Pour Guillaume, 32 ans, cette volonté de servir les autres ne date pas d’hier. Installé en Eure-et-Loir, ce père de deux enfants s’est engagé pendant près de deux ans auprès de la Croix-Rouge américaine, lorsqu’il suivait son épouse aux Etats-Unis. Il est notamment intervenu, en 2020, lors des ouragans Laura, Marco et Delta, en Louisiane. Aujourd’hui chargé de la prévention des risques majeurs dans la fonction publique, il côtoie régulièrement des sapeurs-pompiers. “J’ai toujours eu la fibre du service. (…) J’aime me mettre au service (de quelque chose) par l’action”, résume le père de famille. Les incendies en Gironde, mais aussi les inondations et la crise climatique, n’ont fait que renforcer cette conviction. “C’est important de se questionner sur sa place en société et sur ce qu’il est possible de faire à son niveau”, estime-t-il, tout en soulignant que “si ce n’est pas possible, ce n’est pas grave”.

Les incendies ont également renforcé cette envie d’engagement déjà présente chez Augustin, 32 ans, sous-officier de gendarmerie en Côte-d’Or. En pleine reconversion, il envisage de devenir sapeur-pompier volontaire lorsqu’il quittera la gendarmerie. Au fil de sa carrière, l’homme a travaillé aux côtés des soldats du feu, notamment sur les incendies de 2022 dans le Jura et sur ceux survenus cet été près de Dijon. “Sur le terrain, je vois les pompiers à pied d’œuvre et je remarque, selon moi, un réel manque de personnel”, rapporte le gendarme.
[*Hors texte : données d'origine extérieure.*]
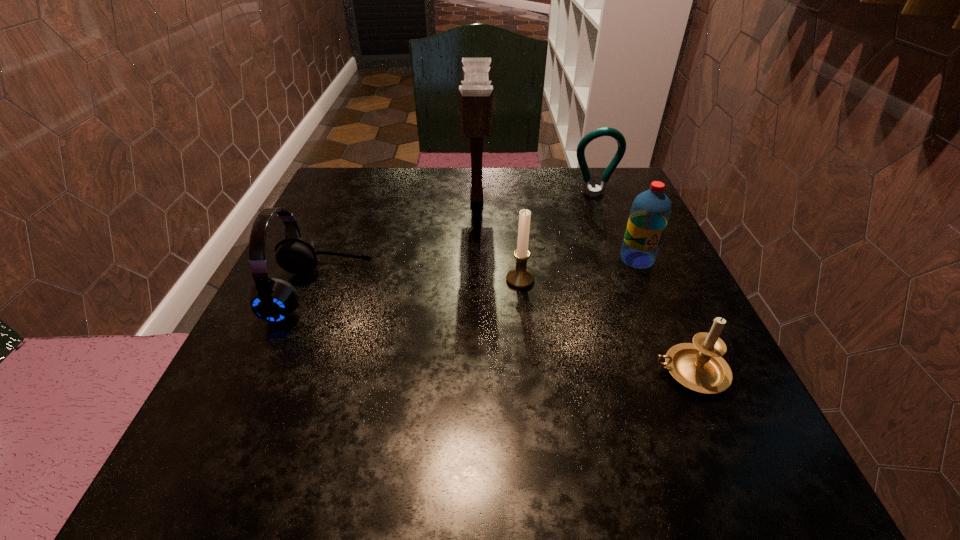
Where is `mallet`? This screenshot has height=540, width=960. mallet is located at coordinates (475, 92).

This screenshot has width=960, height=540. What are the coordinates of `the tallest object` in the screenshot? It's located at (475, 92).

At what (x,y) coordinates should I click in order to perform the action: click on bottle opener. Please return your answer as a coordinate pair (x, y). Image resolution: width=960 pixels, height=540 pixels. Looking at the image, I should click on (605, 131).

I want to click on the leftmost object, so click(x=273, y=300).

Locate an element on the screen. The height and width of the screenshot is (540, 960). water bottle is located at coordinates (650, 211).

Where is `the farther candle holder`? Image resolution: width=960 pixels, height=540 pixels. the farther candle holder is located at coordinates (520, 277).

The image size is (960, 540). In order to click on the taller candle holder in this screenshot , I will do (x=520, y=277).

The image size is (960, 540). In order to click on the shortest object in this screenshot , I will do `click(698, 366)`.

Locate an element on the screen. the right candle holder is located at coordinates (698, 366).

Locate an element on the screen. The width and height of the screenshot is (960, 540). vacant space positioned on the left of the tallest object is located at coordinates (414, 199).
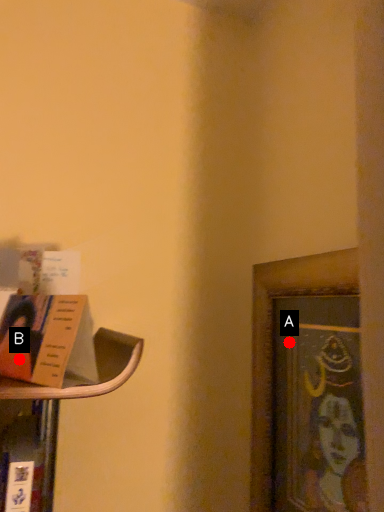
Question: Two points are circled on the image, labeled by A and B beside each circle. Which point is closer to the camera?

Choices:
 (A) A is closer
 (B) B is closer

Answer: (B)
Au-delà des feux, il voit surtout dans tout cela une façon de prolonger son engagement auprès de ses concitoyens quand il reprendra une casquette de civil. “Je veux garder ce contact avec la population”, souligne Augustin, rappelant que seuls les pompiers de Paris et les marins-pompiers de Marseille sont des militaires.

Pour certains, la réflexion dépasse même le cadre des sapeurs-pompiers. Adrien*, architecte en Seine-Saint-Denis, âgé d’une quarantaine d’années, envisage plutôt de rejoindre la Protection civile. Les incendies, mais aussi les crises qui se succèdent depuis plusieurs années, ont nourri chez lui une profonde remise en question. “J’ai le sentiment que mon travail ne sert pas suffisamment le bien des personnes et de la société”, confie-t-il. Cet été, il devait partir en vacances jusqu’à Bilbao, en Espagne. Finalement, il préfère consacrer son temps à aider les sinistrés dans le Sud-Ouest et se renseigne pour savoir auprès de quelle association il pourrait apporter son aide. “Je ne me sens pas d’aller profiter alors que des gens souffrent. (…) Je préfère aider que de partir en vacances”, explique Adrien. Une manière, dit-il, de retrouver le sentiment d’être utile.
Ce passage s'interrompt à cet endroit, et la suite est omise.